Los pobladores informaron que la Secretaría de Comunicaciones y Transporte (SCT) inició la reparación este martes con la colocación de tubos de desagüe, pero que las lluvias provocaron el reblandecimiento del terreno, lo que ocasionó que se colapsara la tierra y parte del pavimento se desgajara.
Por ello determinaron evitar que siguiera la rehabilitación hasta que no se contara con un estudio de suele que les garantice la seguridad de ellos y sus familias, dado que la vía se construyó sobre terreno inestable que año con año presenta este tipo de problemas.
Decenas de habitantes – en su mayoría amas de casa y adultos mayores — pidieron a los trabajadores detener su máquinaria, ya que aseguraron que parecía que trataban de rellenar la oquedad para salir del problema, pero sin resolverlo de fondo.

“Quieren arreglar la carretera; pero no el problema”, sentenció uno de los pobladores. En minutos elementos de la Policía Federal y Municipal acordonaron la zona.
Tras la inconformidad, acudió al lugar Jorge Villareal, residente de conservación de la SCT y responsable de los trabajos, quien en breve diálogo pidió que permitieran continuar con los trabajos para que la circulación fuera habilitada en pocas horas; sin embargo, los habitantes mantuvieron su postura.
Tras media hora, Jorge Villareal dio por terminado la charla y explicó a este medio que intentaban desahogar el agua estancada (causante del derrumbe) en una barranca mediante tubos de 90 centímetros, y descartó que volviera a presentarse otro incidente similar.

Al arribar a la zona el delegado de Zolotepec, Pedro Sánchez, fue increpado por los manifestantes, y le advirtieron que sería culpable si ocurría algún problema posterior.
La conversación concluyó cuando el delegadoles dijo que podría hacer uso de la fuerza pública.
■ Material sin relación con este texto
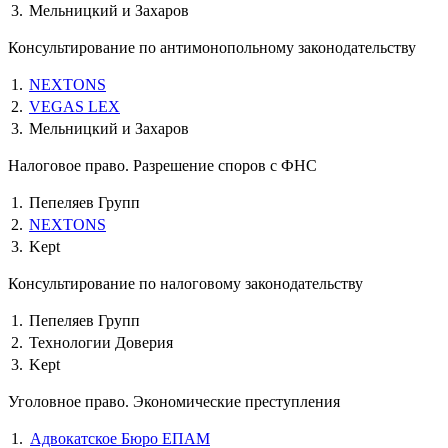
3.
Мельницкий и Захаров
Консультирование по антимонопольному законодательству
1.
NEXTONS
2.
VEGAS LEX
3.
Мельницкий и Захаров
Налоговое право. Разрешение споров с ФНС
1.
Пепеляев Групп
2.
NEXTONS
3.
Kept
Консультирование по налоговому законодательству
1.
Пепеляев Групп
2.
Технологии Доверия
3.
Kept
Уголовное право. Экономические преступления
1.
Адвокатское Бюро ЕПАМ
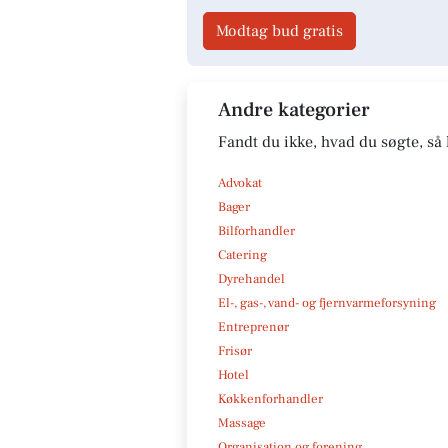
Modtag bud gratis
Andre kategorier
Fandt du ikke, hvad du søgte, så 
Advokat
Bager
Bilforhandler
Catering
Dyrehandel
El-, gas-, vand- og fjernvarmeforsyning
Entreprenør
Frisør
Hotel
Køkkenforhandler
Massage
Organisation og forening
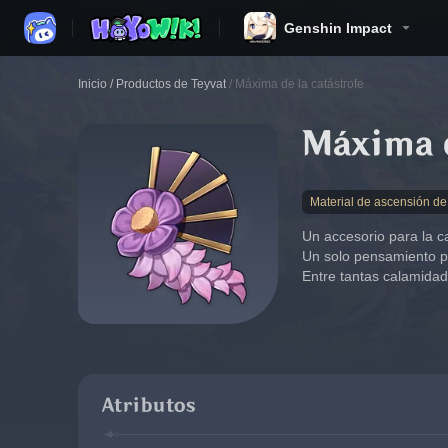
Genshin Impact
Inicio
/
Productos de Teyvat
/
Máxima de la catástrofe
Máxima d
Material de ascensión de
Un accesorio para la ca
Un solo pensamiento p
Entre tantas calamida
Atributos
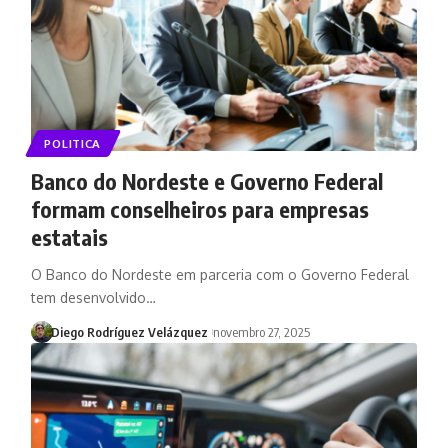
POLITICA
Banco do Nordeste e Governo Federal
formam conselheiros para empresas
estatais
O Banco do Nordeste em parceria com o Governo Federal
tem desenvolvido…
Diego Rodríguez Velázquez
novembro 27, 2025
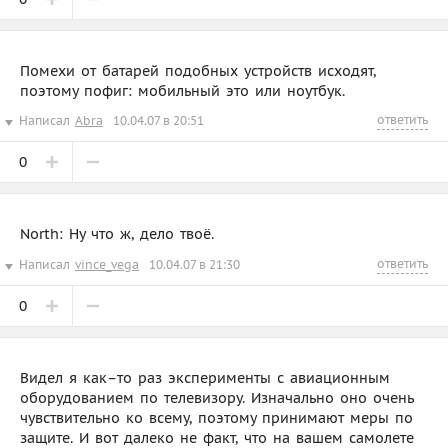
Помехи от батарей подобных устройств исходят,
поэтому пофиг: мобильный это или ноутбук.
ответить
Написал
Abra
10.04.07 в 20:51
0
North: Ну что ж, дело твоё.
ответить
Написал
vince_vega
10.04.07 в 21:30
0
Видел я как–то раз эксперименты с авиационным
оборудованием по телевизору. Изначально оно очень
чувствительно ко всему, поэтому принимают меры по
защите. И вот далеко не факт, что на вашем самолете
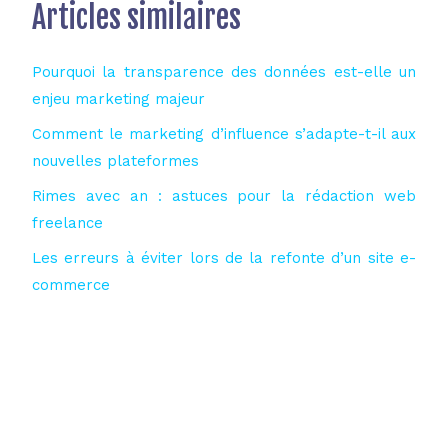
Articles similaires
Pourquoi la transparence des données est-elle un
enjeu marketing majeur
Comment le marketing d’influence s’adapte-t-il aux
nouvelles plateformes
Rimes avec an : astuces pour la rédaction web
freelance
Les erreurs à éviter lors de la refonte d’un site e-
commerce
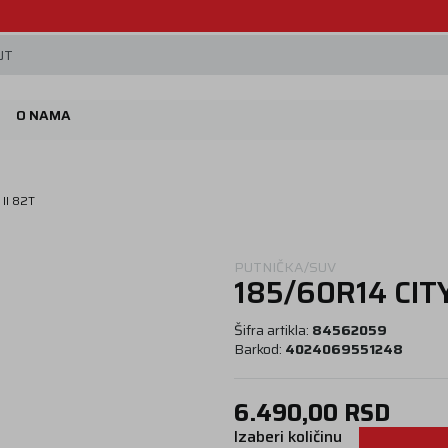
Beoguma, nov servis na Železniku.
JT
O NAMA
II 82T
PUTNIČKA/SUV
185/60R14 CITY
Šifra artikla:
84562059
Barkod:
4024069551248
6.490,00
RSD
Izaberi količinu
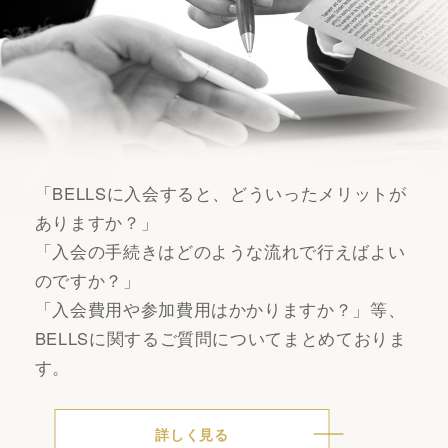
「BELLSに入会すると、どういったメリットが
ありますか？」
「入会の手続きはどのような流れで行えばよい
のですか？」
「入会費用や参加費用はかかりますか？」等、
BELLSに関するご質問についてまとめておりま
す。
詳しく見る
Ante ello, la situación se tensó y los manifestantes dijeron no tener temor a una represaría porque consideran que su petición es justan e, incluso, amenazaron con cerrar el suministro de agua al Sistema Cutzamala, el cual a su vez surte del vital líquido a un porcentaje importante de la Ciudad de México.
Alrededor de las 12:00 horas se lograron conciliar los intereses, por lo que pobladores y autoridades firmaron una minuta en la cual se estableció que se permitiría continuar con las obras y la SCT se comprometía a realizar los estudios de suelo correspondientes a fin de garantizar plena seguridad a los habitantes de la región.